Gipsabbau in Unterfranken: Warum Knaufs Pläne für Streit sorgen
Der Vorschlag des Konzerns Knauf, in Unterfranken Gips abzubauen, hat eine Debatte ausgelöst. Das Projekt sieht vor, über ein halbes Jahrhundert hinweg jährlich eine Million Tonnen zu fördern. Die lokale Opposition hat bereits Tausende Unterschriften gegen die Pläne gesammelt.
Die Regierung von Unterfranken prüfte die Vorhaben und kam zu dem Schluss, dass der Abbau keine unkontrollierbaren Risiken berge. Strenge Auflagen müssen jedoch eingehalten werden, um das Grundwasser zu schützen. Ein Restrisiko wurde zwar anerkannt, aber als beherrschbar eingestuft – bei sinkenden Wasserständen müssten die Arbeiten eingestellt werden.
Während der Planungsphase wurden 79 Behörden angehört und über 4.300 öffentliche Einwände geprüft. Die Grünen widersprachen den Ergebnissen und warnten, die Gefährdung des Trinkwassers werde unterschätzt. Knauf hingegen wertete die Bewertung als weitere fachliche Bestätigung für das Projekt.
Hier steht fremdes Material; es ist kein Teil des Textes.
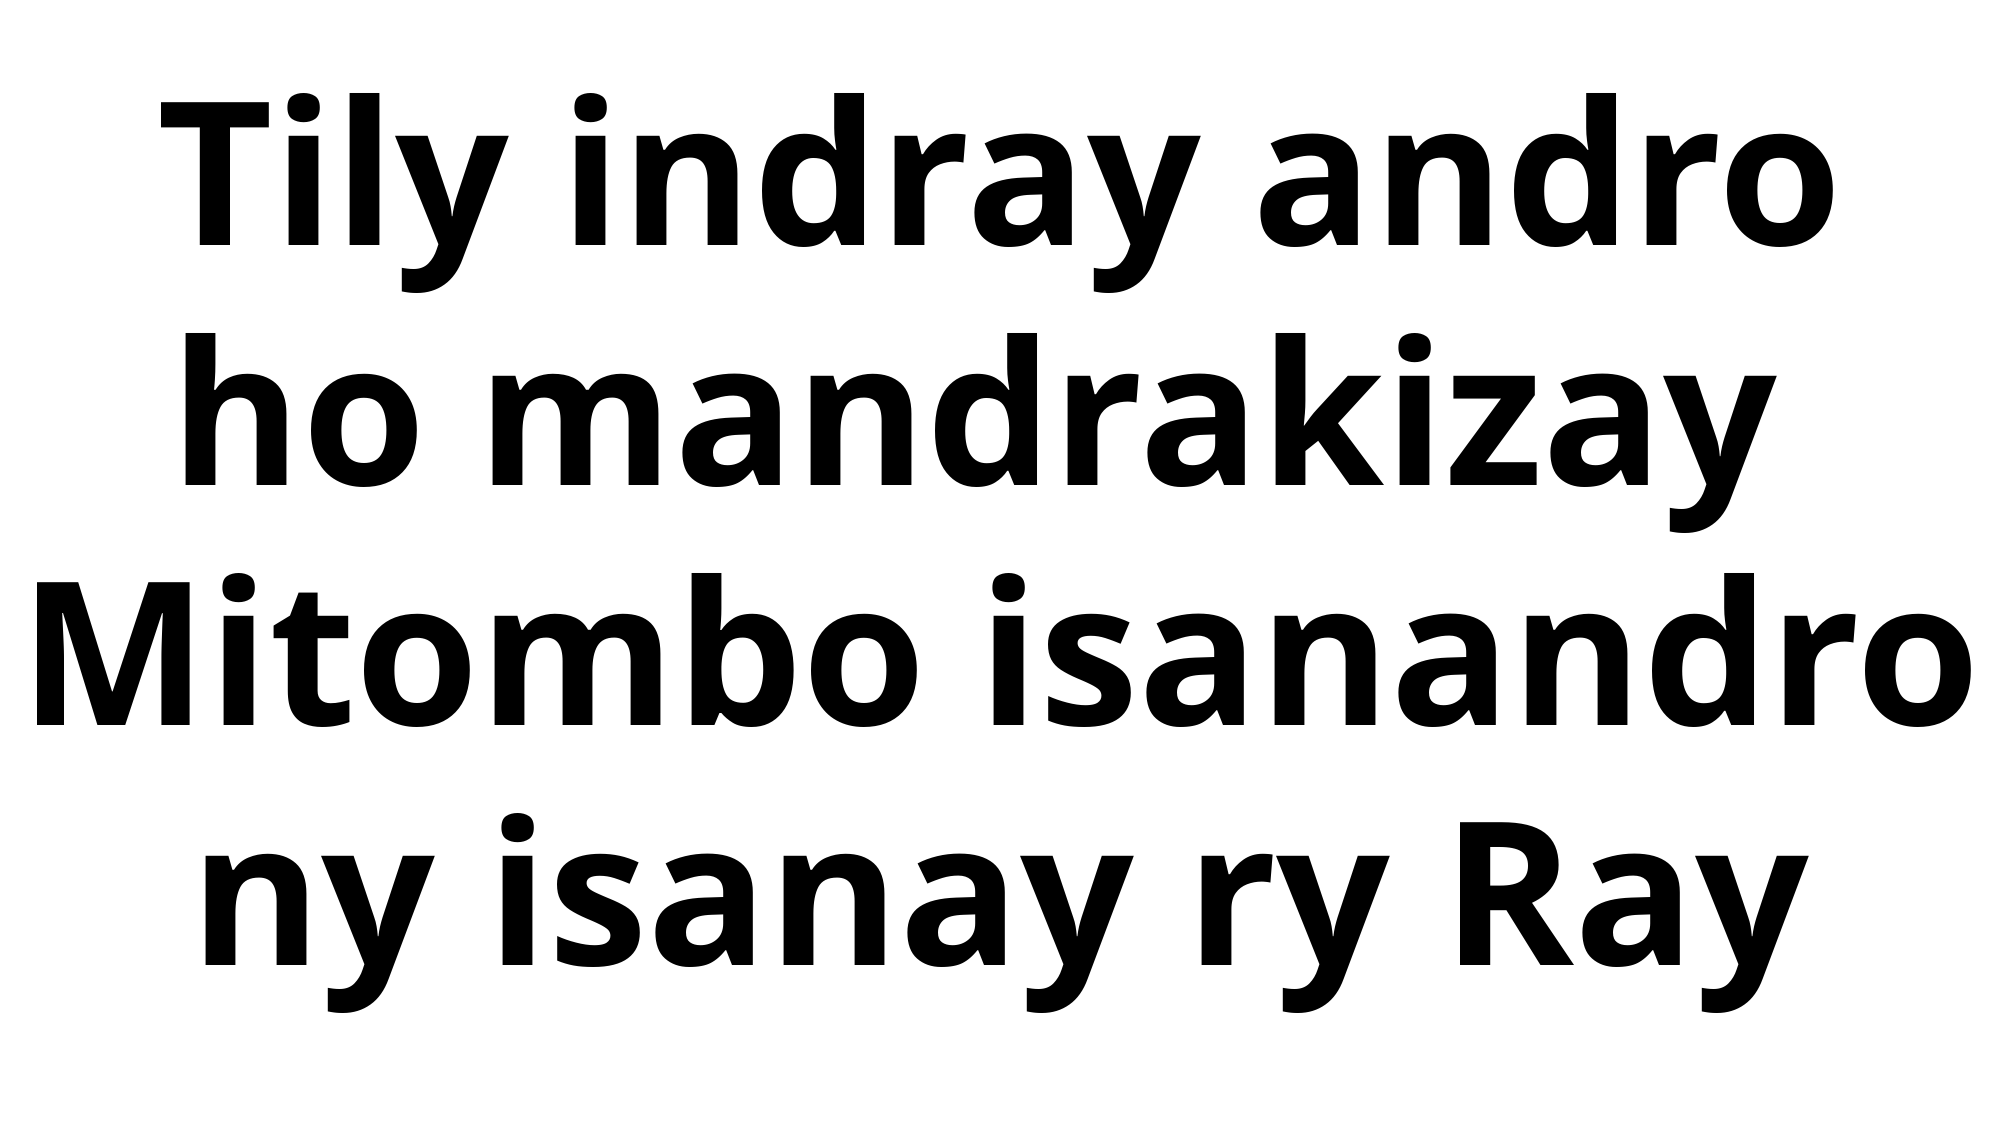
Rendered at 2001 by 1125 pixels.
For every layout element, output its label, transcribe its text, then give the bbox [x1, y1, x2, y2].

text_box Tily indray andro ho mandrakizay Mitombo isanandro ny isanay ry Ray [0, 37, 2000, 1013]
Die Region versorgt Würzburg und umliegende Gemeinden mit Trinkwasser. Die Entscheidung über die Genehmigung trifft bis Jahresende das Bergamt Nordbayern. Die Zukunft des Projekts hängt davon ab, ob die strengen Vorgaben der Regierung erfüllt werden. Bei einer Freigabe könnte der Abbau unter strenger Aufsicht 50 Jahre lang betrieben werden. Im Mittelpunkt des Bescheids werden sowohl Umweltbedenken als auch wirtschaftliche Interessen stehen.